Less than a month after Google released its AI product Gemini, research has shown that it falls behind OpenAI’s GPT-3.5 Turbo in terms of performance. According to a paper titled “An In-depth Look at Gemini’s Language Abilities” by researchers from Carnegie Mellon University and BerriAI, Gemini’s Pro model achieved slightly inferior accuracy compared to OpenAI’s GPT-3.5 Turbo.
The researchers tested several language models, including Google Gemini Pro, OpenAI GPT-3.5 Turbo, GPT-4 Turbo, and Mistral 8x7B. They conducted a knowledge-based QA test and found that Gemini Pro scored lower compared to GPT-3.5 Turbo and GPT-4 Turbo. Gemini also showed a skewed label distribution, often choosing “D” as the final choice regardless of correctness.
The study highlighted that Gemini struggled with answering certain questions, particularly those pertaining to human sexuality, formal logic, elementary math, and professional medicine. However, it did outperform GPT-3.5 Turbo in the categories of security and high school microeconomics, although the gains were marginal.
In terms of general-purpose reasoning and mathematical tasks, Gemini Pro achieved slightly lower accuracy compared to GPT-3.5 Turbo and GPT-4 Turbo. Additionally, when completing incomplete Python code and acting as a web agent, Gemini Pro performed worse than both GPT-3.5 Turbo and GPT-4 Turbo.
One area where Gemini Pro showed promise was in translating content between languages, outperforming GPT-3.5 Turbo and GPT-4 Turbo in multiple languages. However, it exhibited a tendency to block responses in certain language pairs, suggesting an overly restrictive content moderation system.
These results indicate that Google’s ambitions to compete with OpenAI in the generative AI race have fallen short, at least for now. Despite Mistral’s Mixtral 8x7B model also performing poorly compared to GPT-3.5 Turbo, Gemini Pro outperformed Mixtral on all examined tasks.

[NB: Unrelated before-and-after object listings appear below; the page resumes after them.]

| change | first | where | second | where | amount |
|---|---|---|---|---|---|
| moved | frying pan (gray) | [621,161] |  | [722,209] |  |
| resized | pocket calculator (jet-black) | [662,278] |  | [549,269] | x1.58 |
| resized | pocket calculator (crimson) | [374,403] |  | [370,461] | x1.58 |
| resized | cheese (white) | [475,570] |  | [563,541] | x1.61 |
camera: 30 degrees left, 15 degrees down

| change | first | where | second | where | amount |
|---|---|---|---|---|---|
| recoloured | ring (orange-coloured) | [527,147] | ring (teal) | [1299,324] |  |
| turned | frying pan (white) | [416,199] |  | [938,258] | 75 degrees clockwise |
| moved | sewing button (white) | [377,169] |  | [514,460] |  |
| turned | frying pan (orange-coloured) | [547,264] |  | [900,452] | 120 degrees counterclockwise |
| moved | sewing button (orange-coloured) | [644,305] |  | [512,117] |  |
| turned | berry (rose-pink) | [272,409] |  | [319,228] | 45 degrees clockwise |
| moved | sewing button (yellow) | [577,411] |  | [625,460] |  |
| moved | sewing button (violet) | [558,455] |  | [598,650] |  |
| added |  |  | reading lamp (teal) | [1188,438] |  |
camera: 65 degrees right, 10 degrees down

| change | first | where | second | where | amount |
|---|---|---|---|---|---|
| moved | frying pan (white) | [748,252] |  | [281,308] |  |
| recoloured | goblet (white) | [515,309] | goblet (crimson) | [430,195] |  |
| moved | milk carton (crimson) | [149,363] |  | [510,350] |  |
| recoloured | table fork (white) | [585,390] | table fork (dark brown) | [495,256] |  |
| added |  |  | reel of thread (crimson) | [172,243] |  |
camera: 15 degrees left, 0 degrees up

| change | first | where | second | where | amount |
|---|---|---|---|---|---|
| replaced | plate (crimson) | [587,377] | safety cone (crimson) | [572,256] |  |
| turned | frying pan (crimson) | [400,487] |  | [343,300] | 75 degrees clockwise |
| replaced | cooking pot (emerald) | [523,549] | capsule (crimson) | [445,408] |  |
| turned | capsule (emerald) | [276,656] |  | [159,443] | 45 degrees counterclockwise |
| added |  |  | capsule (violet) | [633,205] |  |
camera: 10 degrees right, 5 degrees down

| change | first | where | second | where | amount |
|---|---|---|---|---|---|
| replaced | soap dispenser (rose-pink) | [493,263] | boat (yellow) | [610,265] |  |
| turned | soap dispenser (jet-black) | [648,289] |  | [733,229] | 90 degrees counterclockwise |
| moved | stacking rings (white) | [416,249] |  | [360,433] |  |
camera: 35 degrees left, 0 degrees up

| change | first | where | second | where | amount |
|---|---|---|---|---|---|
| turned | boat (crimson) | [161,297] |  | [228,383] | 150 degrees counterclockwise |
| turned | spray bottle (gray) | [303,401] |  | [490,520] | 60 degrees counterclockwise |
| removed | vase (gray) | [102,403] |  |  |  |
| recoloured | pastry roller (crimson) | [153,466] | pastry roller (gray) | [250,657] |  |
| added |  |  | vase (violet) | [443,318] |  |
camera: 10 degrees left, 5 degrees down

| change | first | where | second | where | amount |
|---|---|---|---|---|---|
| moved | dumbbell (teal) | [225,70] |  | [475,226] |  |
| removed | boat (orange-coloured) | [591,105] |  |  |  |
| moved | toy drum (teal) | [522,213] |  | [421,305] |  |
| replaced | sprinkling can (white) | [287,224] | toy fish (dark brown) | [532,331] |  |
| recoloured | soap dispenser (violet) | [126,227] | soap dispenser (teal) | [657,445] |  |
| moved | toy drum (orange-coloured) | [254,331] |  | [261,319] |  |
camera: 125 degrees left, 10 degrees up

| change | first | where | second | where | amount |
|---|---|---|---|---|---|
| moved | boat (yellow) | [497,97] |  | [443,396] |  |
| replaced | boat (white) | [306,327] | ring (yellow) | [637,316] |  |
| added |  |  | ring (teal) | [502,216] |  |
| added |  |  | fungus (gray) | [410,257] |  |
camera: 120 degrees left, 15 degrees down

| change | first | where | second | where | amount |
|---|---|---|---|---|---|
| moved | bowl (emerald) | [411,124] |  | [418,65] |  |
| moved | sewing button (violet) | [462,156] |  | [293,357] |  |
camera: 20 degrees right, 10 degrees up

Overall, OpenAI’s GPT-4 remains the top performer in generative AI, with Google’s Gemini Pro struggling to match its capabilities. AI influencers, like Professor Ethan Mollick from the University of Pennsylvania Wharton School of Business, agree that GPT-4 is currently the best choice. However, with the upcoming release of Gemini Ultra, Google aims to improve its AI performance in the new year.